“Voglio essere un’opera d’arte vivente” affermò un giorno, e da quel momento la sua ascesa fu solo una questione di tempo. Parliamo di Luisa Casati, la magnetica Marchesa che abbagliò tutti i suoi contemporanei, da Giovanni Boldini a Augustus John, da Man Ray a Jean Cocteau. Marcello Dudovich fu solo uno dei tanti artisti che provarono ad imprimere il suo fascino sfuggente su una tela.
Calderoni gioielli, si ispira proprio a lei, una delle più grandi femme fatales della storia. Dudovich tratteggia una donna dagli occhi pesantemente truccati e dalle labbra vermiglie, lo sguardo dritto verso l’osservatore, il portamento elegante e fiero. Emblematica immagine della seduzione per il tempo.
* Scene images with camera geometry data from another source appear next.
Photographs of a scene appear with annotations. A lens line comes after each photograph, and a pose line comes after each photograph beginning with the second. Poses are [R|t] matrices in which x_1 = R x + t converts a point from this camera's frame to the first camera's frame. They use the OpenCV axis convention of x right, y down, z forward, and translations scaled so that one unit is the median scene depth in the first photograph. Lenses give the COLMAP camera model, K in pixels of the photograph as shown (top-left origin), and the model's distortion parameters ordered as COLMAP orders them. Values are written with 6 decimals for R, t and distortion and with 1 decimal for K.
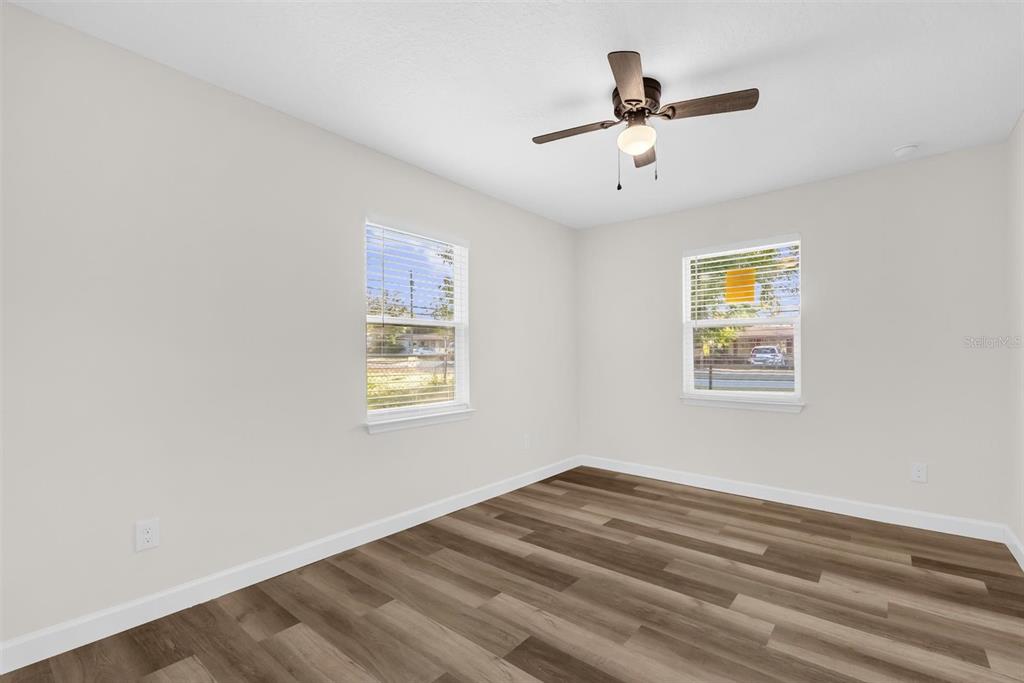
lens RADIAL K [[459.6, 0, 513.7], [0, 459.6, 361.0], [0, 0, 1]] dist [0.000502, -0.000006]
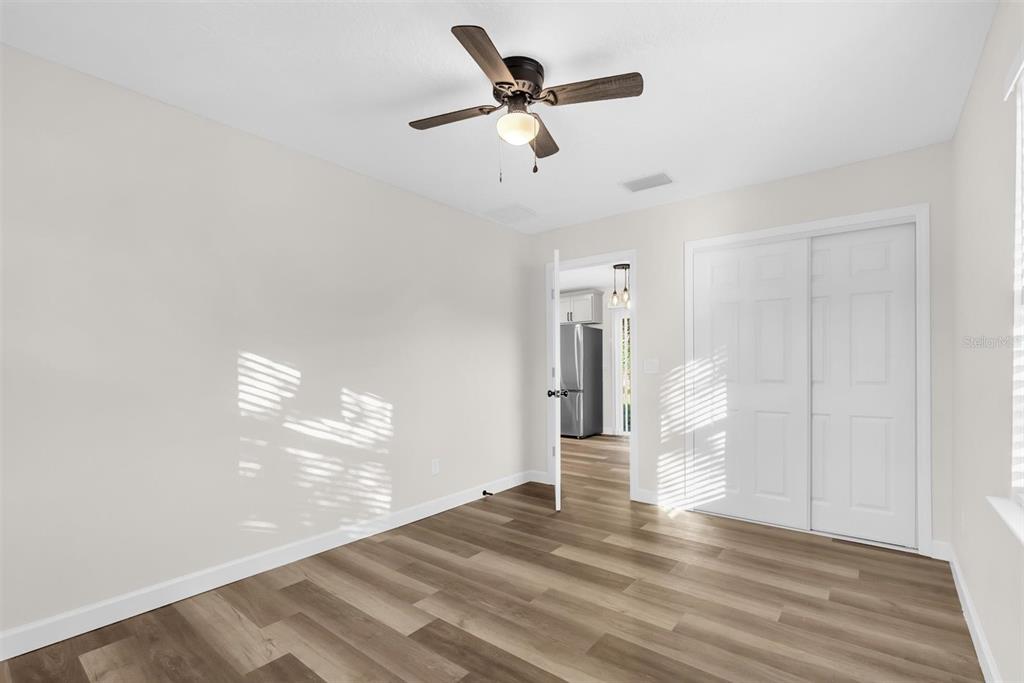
lens RADIAL K [[459.6, 0, 513.7], [0, 459.6, 361.0], [0, 0, 1]] dist [0.000502, -0.000006]
pose [[-0.999718, 0.008144, -0.022318, 0.309942], [0.008070, 0.999962, 0.003400, -0.028568], [0.022345, 0.003219, -0.999745, 1.965338]]
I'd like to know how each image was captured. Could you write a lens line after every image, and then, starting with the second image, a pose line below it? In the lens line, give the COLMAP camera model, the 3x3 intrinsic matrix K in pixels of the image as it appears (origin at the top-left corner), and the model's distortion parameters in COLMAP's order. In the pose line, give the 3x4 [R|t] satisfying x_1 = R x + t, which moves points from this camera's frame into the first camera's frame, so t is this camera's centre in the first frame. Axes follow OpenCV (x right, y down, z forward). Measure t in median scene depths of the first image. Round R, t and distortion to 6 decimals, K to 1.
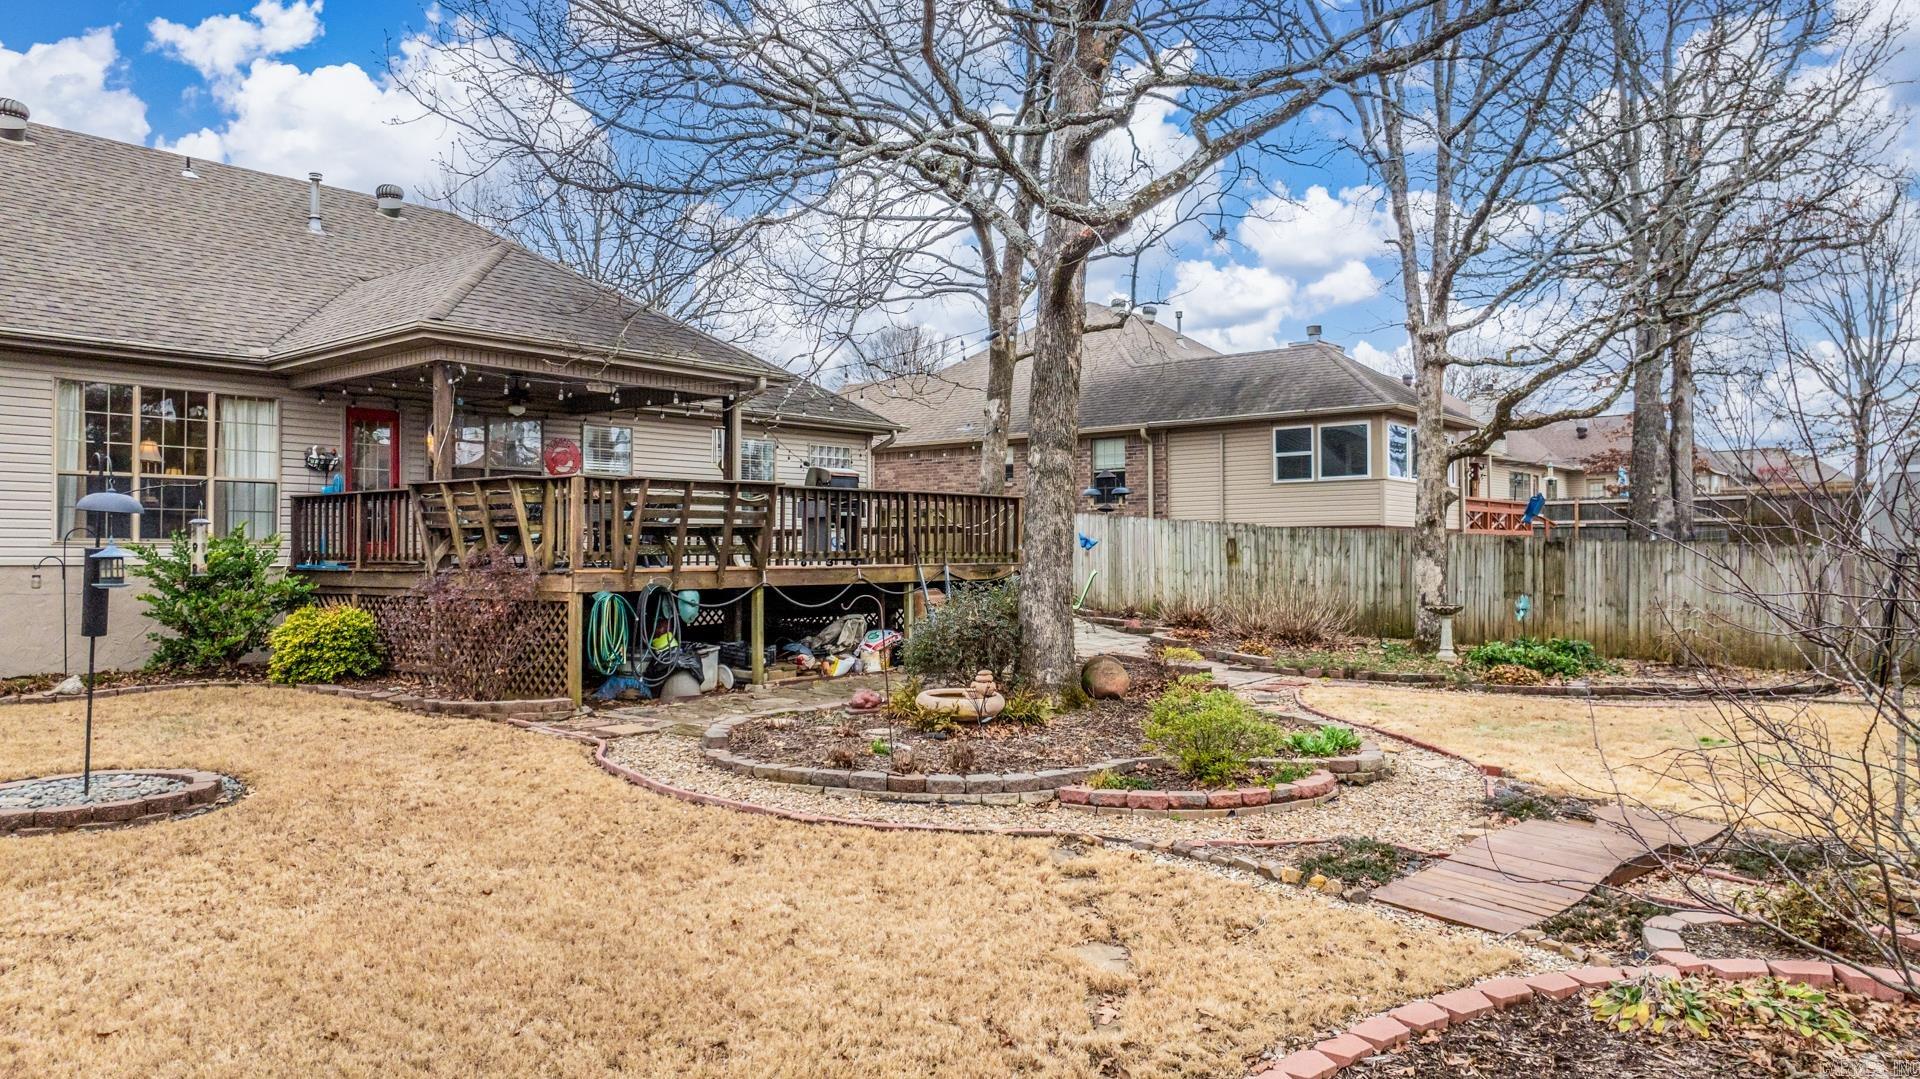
lens RADIAL K [[1334.3, 0, 960.0], [0, 1334.3, 539.5], [0, 0, 1]] dist [-0.111655, 0.115948]
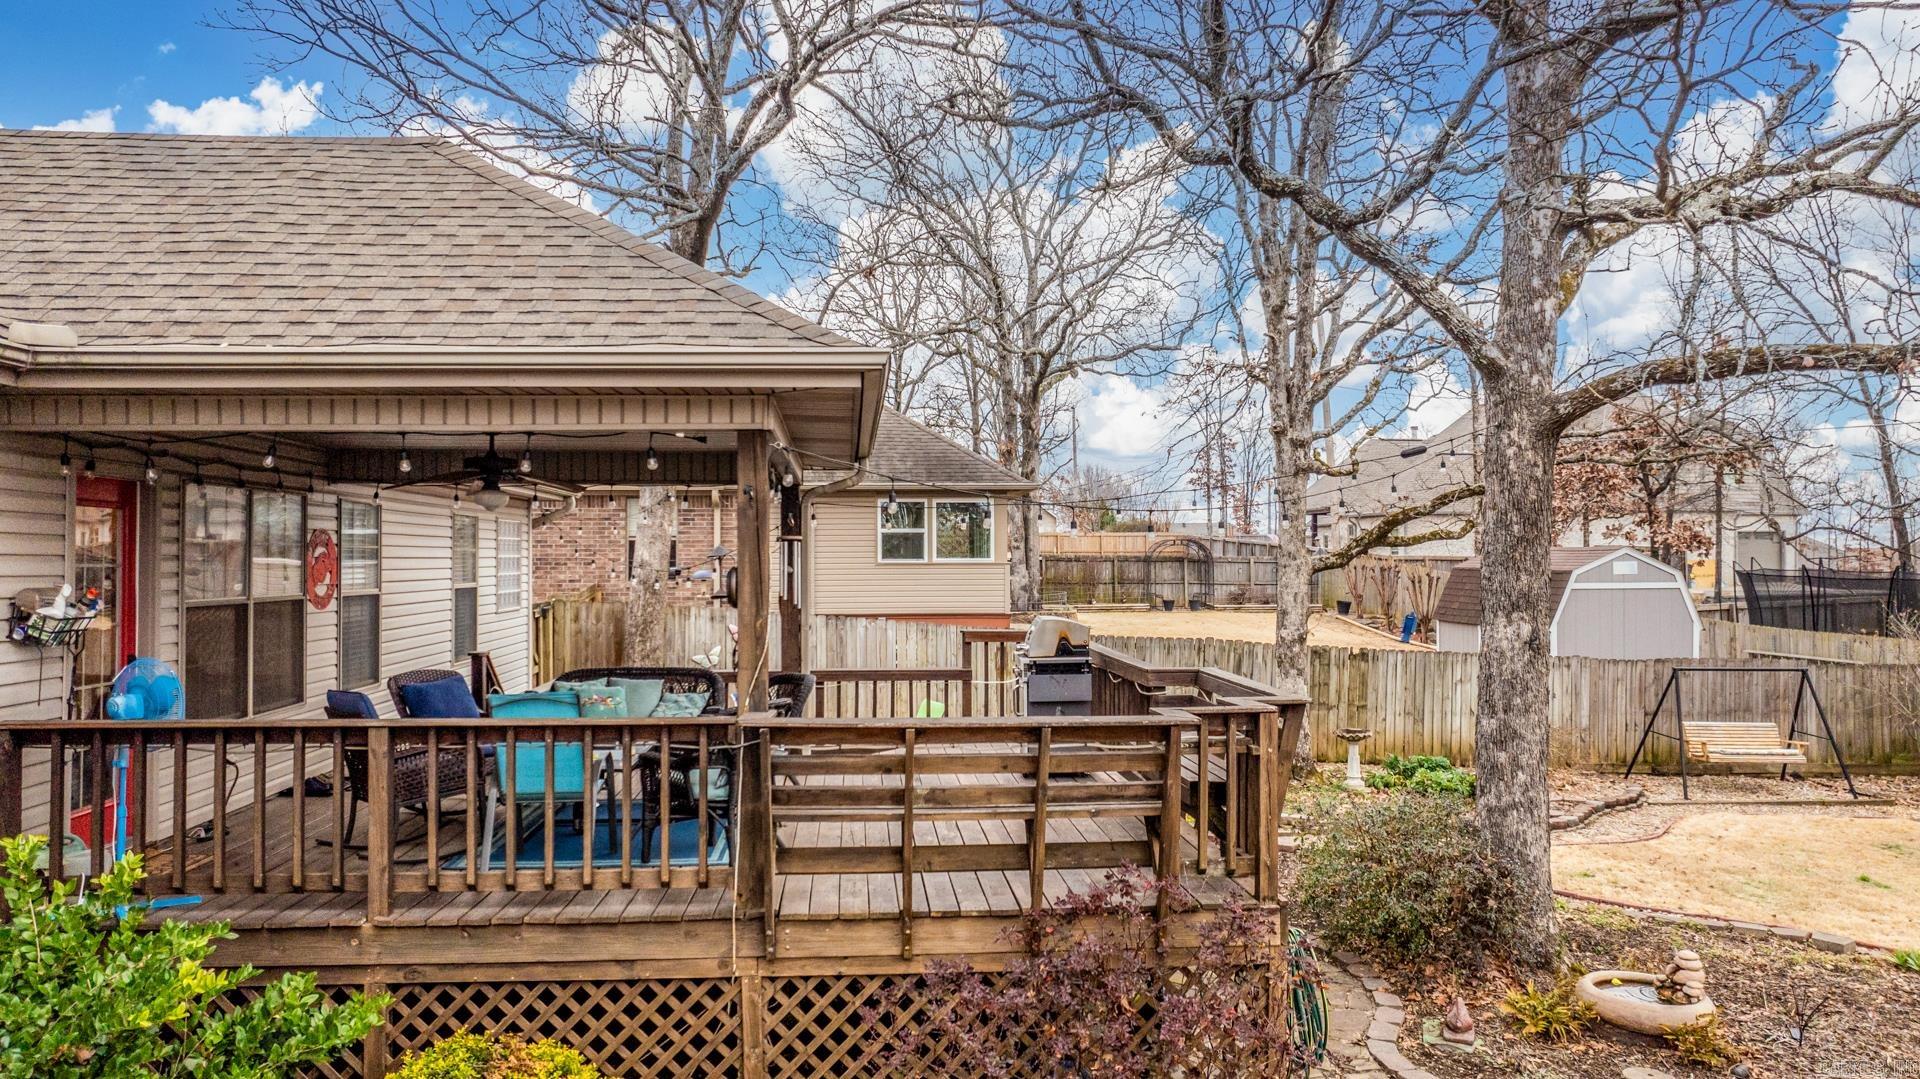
lens RADIAL K [[1334.3, 0, 960.0], [0, 1334.3, 539.5], [0, 0, 1]] dist [-0.111655, 0.115948]
pose [[0.720158, 0.019732, 0.693529, -0.338729], [-0.014345, 0.999805, -0.013550, -0.048104], [-0.693662, -0.000191, 0.720301, 0.345073]]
Ipnotica ed eccentrica, era solita passeggiare nuda, coperta solo da un mantello di pelliccia. Affittò a Venezia la residenza più maestosa della città, Palazzo Venier dei Leoni, successivamente acquistato da un’altra indimenticabile donna del secolo scorso, Peggy Guggenheim.
La marchesa fu una delle numerose amanti di Gabriele D’Annunzio, ma anche in questo caso lo fece alla sua maniera: la loro relazione non seguì gli umori del poeta, quanto piuttosto i suoi. Non ne divenne mai succube e lui la definì come l’unica donna che lo avesse sbalordito.
Corpo ossuto, viso asimmetrico, capelli indomabili, occhi verdi e immensi. Mai come in questo caso le imperfezioni si allearono al fascino: la Contessa divenne Musa per i maggiori artisti europei tra gli anni Venti e Trenta del Novecento, diventando il simbolo di un’epoca. La folle società mondana e frivola che si stava avvicinando alla prima guerra mondiale.
La sua vita di eccessi e sfarzo le fece accumulare un debito di 25 milioni di dollari, che la costrinse a mettere all’asta nel 1930 il Palais Rose, il palazzo da lei acquistato a Parigi meno di dieci anni prima, e tutto ciò che conteneva: tra gli acquirenti di quella vendita ci fu anche Coco Chanel, l’icona dell’eleganza senza tempo.
La Contessa Casati morì a Londra il 1 giugno 1957, in povertà e in bancarotta. Il suo epitaffio, da Shakespeare, recita: “L’età non può appassirla, né l’abitudine rendere insipida la sua varietà infinita”.